### ANFORDERUNG A
Extrahiere aus den Datensätzen die Zeilen vom Beginn bis einschließlich der Zeile mit "genus: Opogona" und gib sie unverändert wieder.

### QUELLE
==========

Eine einseitige Erinnerungskultur an schöne alte Zeiten verhindert für die, die nach uns kommen, eine schöne Zukunft genauso wie eine fehlende an alles, was bereits in der Vergangenheit vielen Menschen ihr Leben oder ihre (Liebes-)Beziehungen gekostet hat. Viele Menschen neigen immer noch dazu, die Welt nur in Schwarz und Weiß zu sehen und Freud‘ oder Leid, gute oder schlechte Taten, richtige oder falsche Meinungen, freundliche oder böse Menschen, friedliche oder gefährliche Tiere etc. zu unterscheiden – weil andere ihnen wiederholt erklärt haben, dass sie sich entscheiden müssen, selbst wenn sie sich überhaupt (noch) nicht sicher sind bzw. in der Vergangenheit waren.

==========

### DATENSATZAUSZÜGE

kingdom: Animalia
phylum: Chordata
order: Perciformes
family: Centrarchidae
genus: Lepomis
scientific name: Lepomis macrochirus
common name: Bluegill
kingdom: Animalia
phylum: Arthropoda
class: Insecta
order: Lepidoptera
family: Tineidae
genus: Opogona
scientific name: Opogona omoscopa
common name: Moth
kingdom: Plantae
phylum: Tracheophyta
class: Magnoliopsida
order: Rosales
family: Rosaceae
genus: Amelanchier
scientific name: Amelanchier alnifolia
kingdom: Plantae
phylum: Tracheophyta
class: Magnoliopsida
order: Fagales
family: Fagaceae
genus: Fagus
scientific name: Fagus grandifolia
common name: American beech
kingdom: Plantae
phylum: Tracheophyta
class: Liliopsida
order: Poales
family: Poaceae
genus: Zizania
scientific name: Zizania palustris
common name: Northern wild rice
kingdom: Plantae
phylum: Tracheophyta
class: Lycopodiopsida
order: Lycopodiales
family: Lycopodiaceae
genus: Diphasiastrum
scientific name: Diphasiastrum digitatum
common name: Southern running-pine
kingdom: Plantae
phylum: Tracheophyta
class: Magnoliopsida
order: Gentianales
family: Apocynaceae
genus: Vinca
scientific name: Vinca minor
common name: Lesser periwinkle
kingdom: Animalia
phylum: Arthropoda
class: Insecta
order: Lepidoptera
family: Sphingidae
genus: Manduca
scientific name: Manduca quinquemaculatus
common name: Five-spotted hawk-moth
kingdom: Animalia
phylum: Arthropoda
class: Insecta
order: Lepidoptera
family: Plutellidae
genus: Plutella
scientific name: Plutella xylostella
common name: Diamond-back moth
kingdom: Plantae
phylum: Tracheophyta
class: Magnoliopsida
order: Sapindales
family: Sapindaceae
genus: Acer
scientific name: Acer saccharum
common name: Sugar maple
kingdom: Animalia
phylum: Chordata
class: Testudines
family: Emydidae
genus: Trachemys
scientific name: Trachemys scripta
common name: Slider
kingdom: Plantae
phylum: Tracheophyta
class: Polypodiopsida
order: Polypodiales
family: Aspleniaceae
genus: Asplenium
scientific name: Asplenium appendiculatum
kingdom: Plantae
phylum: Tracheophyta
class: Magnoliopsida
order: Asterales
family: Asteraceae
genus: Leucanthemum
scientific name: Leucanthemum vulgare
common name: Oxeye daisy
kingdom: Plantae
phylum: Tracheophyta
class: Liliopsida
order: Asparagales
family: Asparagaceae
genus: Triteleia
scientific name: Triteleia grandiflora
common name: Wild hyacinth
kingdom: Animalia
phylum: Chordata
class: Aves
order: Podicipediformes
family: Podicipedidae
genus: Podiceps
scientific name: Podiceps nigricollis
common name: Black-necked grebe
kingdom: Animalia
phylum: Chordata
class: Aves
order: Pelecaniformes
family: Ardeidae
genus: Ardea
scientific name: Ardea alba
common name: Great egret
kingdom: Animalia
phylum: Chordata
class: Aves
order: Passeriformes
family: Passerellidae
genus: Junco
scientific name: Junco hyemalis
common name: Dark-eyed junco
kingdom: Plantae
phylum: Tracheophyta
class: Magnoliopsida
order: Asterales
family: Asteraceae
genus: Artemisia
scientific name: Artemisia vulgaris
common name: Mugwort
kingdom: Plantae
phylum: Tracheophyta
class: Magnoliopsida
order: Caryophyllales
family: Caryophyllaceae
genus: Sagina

==========

### ANFORDERUNG B
Kopiere den Text über Erinnerungskultur vollständig und ohne jede Änderung.

### VOLLSTÄNDIGE AUSGABE A
kingdom: Animalia
phylum: Chordata
order: Perciformes
family: Centrarchidae
genus: Lepomis
scientific name: Lepomis macrochirus
common name: Bluegill
kingdom: Animalia
phylum: Arthropoda
class: Insecta
order: Lepidoptera
family: Tineidae
genus: Opogona

### VOLLSTÄNDIGE AUSGABE B
Eine einseitige Erinnerungskultur an schöne alte Zeiten verhindert für die, die nach uns kommen, eine schöne Zukunft genauso wie eine fehlende an alles, was bereits in der Vergangenheit vielen Menschen ihr Leben oder ihre (Liebes-)Beziehungen gekostet hat. Viele Menschen neigen immer noch dazu, die Welt nur in Schwarz und Weiß zu sehen und Freud‘ oder Leid, gute oder schlechte Taten, richtige oder falsche Meinungen, freundliche oder böse Menschen, friedliche oder gefährliche Tiere etc. zu unterscheiden – weil andere ihnen wiederholt erklärt haben, dass sie sich entscheiden müssen, selbst wenn sie sich überhaupt (noch) nicht sicher sind bzw. in der Vergangenheit waren.